Biology shows us that an individual human life begins at conception when a sperm cell fuses with an egg cell to form a new cell, the zygote (the earliest embryonic stage). This zygote divides into two daughter cells, each daughter divides in two, and so the process proceeds until eventually, nine months later, a baby is born, who goes on to grow and develop into adulthood and old age and who eventually dies.
The zygote is the start of a continuum of human development that ends only in death. The early embryo, far from being a mere “collection of biochemical elements”, is a marvel of sophisticated molecular orchestration. Many details of this orchestration are still not understood by science.

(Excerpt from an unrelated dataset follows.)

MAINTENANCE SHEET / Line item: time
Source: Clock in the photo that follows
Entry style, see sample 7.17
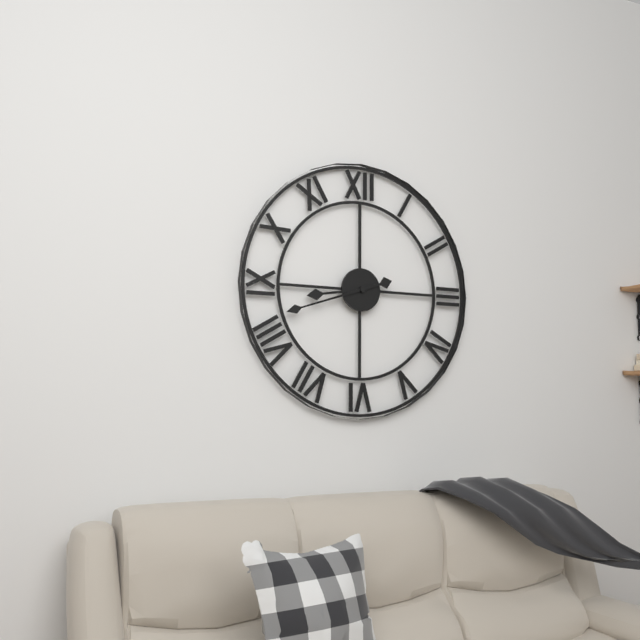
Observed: 8.42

The early embryo works extremely hard at translating and expressing the biological instructions programmed into it, in harmony with cues it receives from its environment. Even at the two-cell embryonic stage a degree of developmental polarisation can already be discerned.

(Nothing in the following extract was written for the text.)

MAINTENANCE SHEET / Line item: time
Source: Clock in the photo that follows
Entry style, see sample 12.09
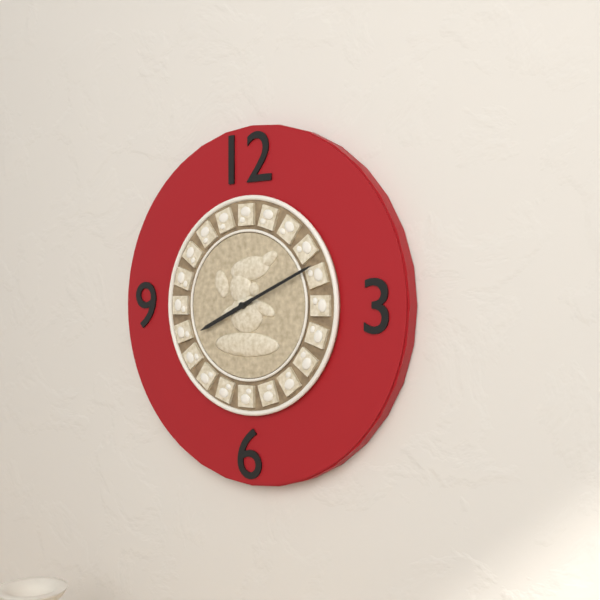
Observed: 8.11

Mr McGarry also wonders why those who accord full human status to the early embryo do not extend this status to the sperm or the egg or to a surgically excised human limb. Again, Mr McGarry is guilty of a scientific misunderstanding. The zygote which begins the human continuum is entirely qualitatively different from the sperm and egg that precede the continuum and from the corpse (or excised limb) that succeeds it. Neither the sperm, the egg nor the excised limb have the power on their own to initiate a biological continuum. – Yours, etc,
WILLIAM REVILLE
Emeritus Professor of
Biochemistry,
UCC,
Western Road,

   
Sir, – The Anglo tapes remind us of one salient point. If only it had been possible for Willie O’Dea to take corporeal form on the night of the bank guarantee, Ireland could have been saved. – Yours, etc,
BRIAN AHERN,
Meadow Copse,
Clonsilla,
Dublin 15.
Sir, – Gerry Adams, commenting on the Anglo-Irish tapes, wonders if there is one law for the well-connected, a different law for citizens, and no law for some (Home News, July 3rd).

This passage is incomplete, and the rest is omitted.